What is expected: A complete response lists each line of the data below that includes the word "large".

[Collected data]
┌──
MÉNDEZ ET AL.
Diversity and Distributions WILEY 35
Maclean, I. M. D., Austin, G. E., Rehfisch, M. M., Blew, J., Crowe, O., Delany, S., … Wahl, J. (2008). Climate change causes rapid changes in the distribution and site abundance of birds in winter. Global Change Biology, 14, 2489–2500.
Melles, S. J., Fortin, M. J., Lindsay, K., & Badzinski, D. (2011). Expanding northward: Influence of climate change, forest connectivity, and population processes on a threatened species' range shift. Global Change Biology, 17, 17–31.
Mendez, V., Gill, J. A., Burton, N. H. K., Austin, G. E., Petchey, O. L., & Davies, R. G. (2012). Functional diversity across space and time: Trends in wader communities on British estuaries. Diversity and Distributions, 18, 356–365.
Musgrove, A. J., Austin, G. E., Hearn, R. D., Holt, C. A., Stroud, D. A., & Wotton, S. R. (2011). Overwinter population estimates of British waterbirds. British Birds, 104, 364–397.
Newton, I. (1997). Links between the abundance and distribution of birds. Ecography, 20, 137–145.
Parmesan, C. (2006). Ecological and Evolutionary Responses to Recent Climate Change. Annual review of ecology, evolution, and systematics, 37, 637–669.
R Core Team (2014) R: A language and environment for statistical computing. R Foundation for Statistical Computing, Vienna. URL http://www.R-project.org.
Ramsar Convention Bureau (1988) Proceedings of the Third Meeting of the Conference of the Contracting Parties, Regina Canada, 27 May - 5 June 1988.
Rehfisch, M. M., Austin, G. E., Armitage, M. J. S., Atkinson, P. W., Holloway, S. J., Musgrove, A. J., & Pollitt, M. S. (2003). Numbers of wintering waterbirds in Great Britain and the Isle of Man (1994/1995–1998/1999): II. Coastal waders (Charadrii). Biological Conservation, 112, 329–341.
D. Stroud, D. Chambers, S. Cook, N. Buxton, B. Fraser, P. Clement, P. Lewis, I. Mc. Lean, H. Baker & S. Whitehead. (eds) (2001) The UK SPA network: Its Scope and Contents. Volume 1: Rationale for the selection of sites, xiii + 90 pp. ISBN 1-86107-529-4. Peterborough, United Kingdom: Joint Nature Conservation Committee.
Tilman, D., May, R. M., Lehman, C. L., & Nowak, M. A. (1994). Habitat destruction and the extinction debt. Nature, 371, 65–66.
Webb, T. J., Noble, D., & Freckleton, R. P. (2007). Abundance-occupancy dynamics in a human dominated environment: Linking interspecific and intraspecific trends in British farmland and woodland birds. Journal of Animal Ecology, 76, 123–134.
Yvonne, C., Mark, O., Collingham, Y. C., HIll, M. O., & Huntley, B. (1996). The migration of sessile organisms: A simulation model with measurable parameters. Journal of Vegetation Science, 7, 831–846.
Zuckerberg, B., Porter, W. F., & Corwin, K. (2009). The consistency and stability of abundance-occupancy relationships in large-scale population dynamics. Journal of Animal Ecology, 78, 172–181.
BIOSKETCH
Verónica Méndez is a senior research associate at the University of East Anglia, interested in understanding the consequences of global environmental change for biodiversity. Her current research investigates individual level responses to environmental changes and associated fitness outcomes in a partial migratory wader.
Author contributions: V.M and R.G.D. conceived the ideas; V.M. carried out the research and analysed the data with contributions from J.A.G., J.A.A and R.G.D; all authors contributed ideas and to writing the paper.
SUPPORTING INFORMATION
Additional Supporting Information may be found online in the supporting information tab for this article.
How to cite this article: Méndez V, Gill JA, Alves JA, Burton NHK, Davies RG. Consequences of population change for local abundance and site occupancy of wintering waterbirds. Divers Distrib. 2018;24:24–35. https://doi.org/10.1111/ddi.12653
└──
┌──
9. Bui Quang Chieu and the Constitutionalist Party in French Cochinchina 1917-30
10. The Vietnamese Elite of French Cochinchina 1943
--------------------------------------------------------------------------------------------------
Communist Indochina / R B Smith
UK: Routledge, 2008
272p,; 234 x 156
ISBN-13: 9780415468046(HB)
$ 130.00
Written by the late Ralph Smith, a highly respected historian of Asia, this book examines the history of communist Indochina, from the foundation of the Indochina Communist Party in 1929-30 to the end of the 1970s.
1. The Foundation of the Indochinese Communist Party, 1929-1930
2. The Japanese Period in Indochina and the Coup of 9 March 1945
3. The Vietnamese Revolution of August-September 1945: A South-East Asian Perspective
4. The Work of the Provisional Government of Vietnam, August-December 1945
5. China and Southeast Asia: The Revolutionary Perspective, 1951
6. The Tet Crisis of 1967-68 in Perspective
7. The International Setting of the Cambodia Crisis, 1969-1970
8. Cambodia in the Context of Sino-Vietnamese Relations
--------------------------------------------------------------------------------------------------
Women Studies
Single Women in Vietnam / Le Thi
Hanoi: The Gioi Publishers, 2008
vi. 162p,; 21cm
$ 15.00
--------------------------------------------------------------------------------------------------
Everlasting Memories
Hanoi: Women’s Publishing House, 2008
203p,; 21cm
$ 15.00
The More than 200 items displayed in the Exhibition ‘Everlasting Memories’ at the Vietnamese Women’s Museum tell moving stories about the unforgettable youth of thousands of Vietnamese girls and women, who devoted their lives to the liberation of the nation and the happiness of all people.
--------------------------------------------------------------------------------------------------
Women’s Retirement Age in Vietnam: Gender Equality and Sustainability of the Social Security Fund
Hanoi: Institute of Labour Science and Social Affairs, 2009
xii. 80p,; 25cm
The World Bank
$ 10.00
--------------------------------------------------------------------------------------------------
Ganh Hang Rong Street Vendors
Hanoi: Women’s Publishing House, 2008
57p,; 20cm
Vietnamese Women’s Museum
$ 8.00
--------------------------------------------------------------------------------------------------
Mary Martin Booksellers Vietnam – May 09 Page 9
└──
┌──
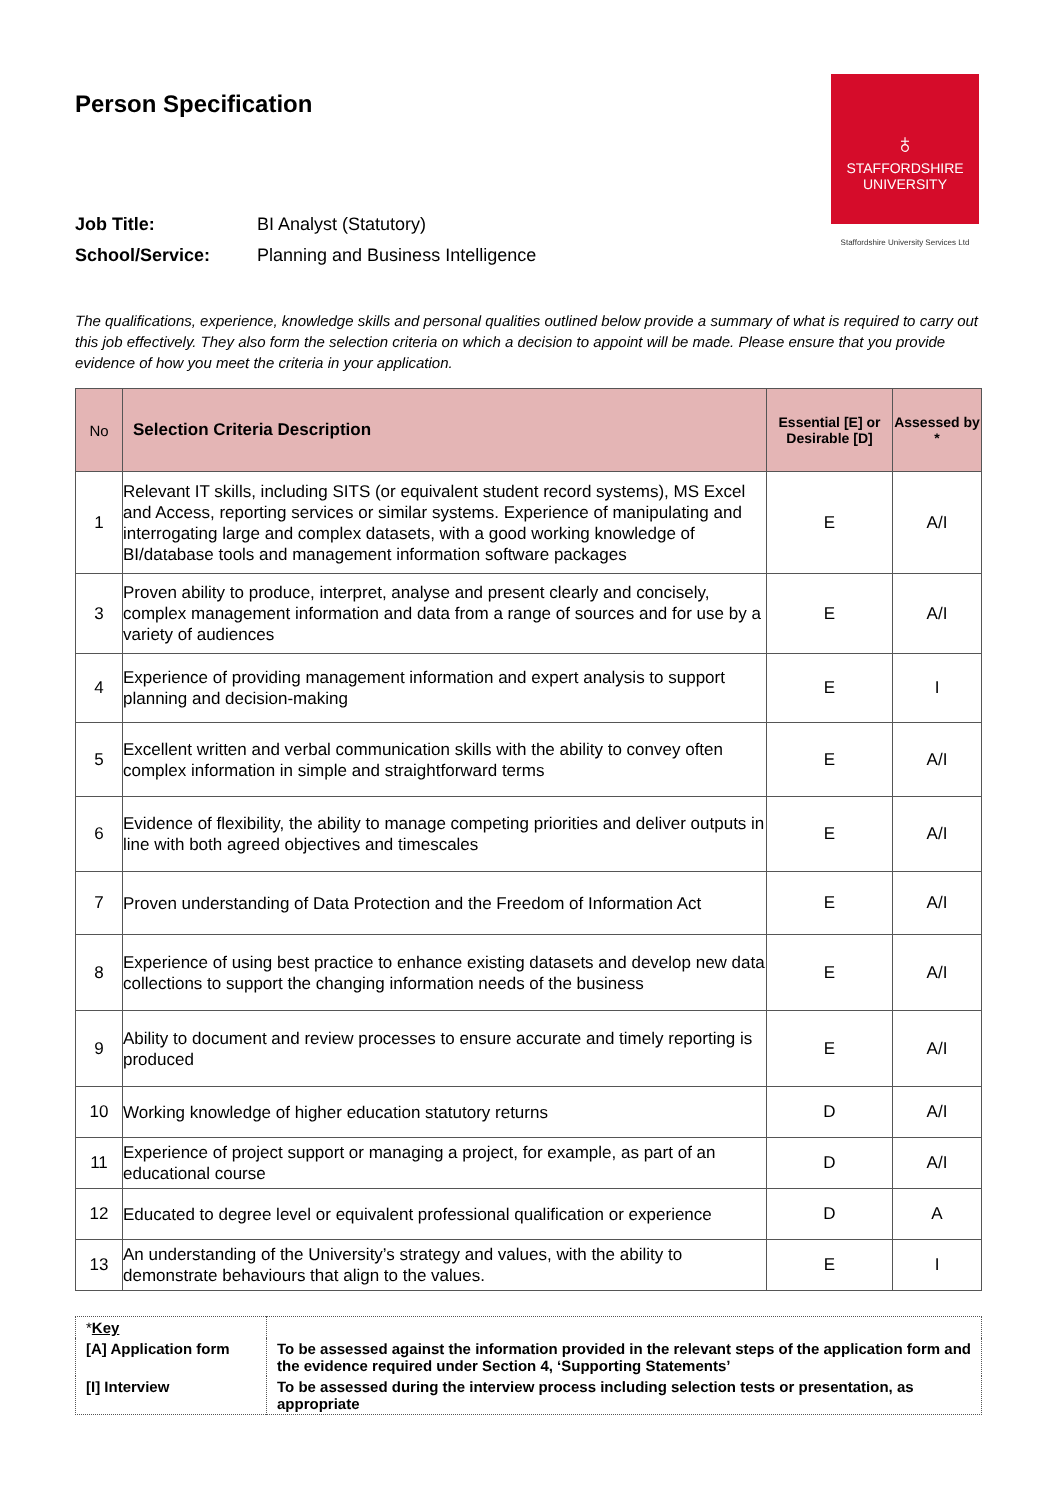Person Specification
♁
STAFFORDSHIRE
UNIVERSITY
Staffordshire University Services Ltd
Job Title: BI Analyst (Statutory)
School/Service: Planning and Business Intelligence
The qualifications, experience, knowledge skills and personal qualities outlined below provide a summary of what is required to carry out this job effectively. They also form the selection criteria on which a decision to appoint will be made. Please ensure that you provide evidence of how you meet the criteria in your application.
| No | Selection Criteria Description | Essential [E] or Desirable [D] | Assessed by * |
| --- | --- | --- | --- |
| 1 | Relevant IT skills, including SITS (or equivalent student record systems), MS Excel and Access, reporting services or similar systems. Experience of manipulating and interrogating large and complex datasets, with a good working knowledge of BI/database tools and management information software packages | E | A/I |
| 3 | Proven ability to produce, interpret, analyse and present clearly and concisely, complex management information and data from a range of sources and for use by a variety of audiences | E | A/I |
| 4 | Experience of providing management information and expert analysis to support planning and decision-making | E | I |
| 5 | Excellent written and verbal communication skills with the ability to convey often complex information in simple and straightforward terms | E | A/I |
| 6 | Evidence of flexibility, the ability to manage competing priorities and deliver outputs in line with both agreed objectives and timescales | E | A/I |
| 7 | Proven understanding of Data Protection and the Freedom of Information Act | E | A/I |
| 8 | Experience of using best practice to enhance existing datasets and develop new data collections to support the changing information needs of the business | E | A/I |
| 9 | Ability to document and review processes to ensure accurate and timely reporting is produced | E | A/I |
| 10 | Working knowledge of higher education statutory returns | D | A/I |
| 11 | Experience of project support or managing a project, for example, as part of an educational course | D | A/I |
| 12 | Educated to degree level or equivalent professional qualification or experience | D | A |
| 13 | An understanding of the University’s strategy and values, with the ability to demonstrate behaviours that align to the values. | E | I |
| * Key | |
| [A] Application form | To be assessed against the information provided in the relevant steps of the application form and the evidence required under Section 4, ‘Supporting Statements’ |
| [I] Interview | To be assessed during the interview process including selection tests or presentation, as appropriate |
└──
Answer section:
Zuckerberg, B., Porter, W. F., & Corwin, K. (2009). The consistency and stability of abundance-occupancy relationships in large-scale population dynamics. Journal of Animal Ecology, 78, 172–181.
| 1 | Relevant IT skills, including SITS (or equivalent student record systems), MS Excel and Access, reporting services or similar systems. Experience of manipulating and interrogating large and complex datasets, with a good working knowledge of BI/database tools and management information software packages | E | A/I |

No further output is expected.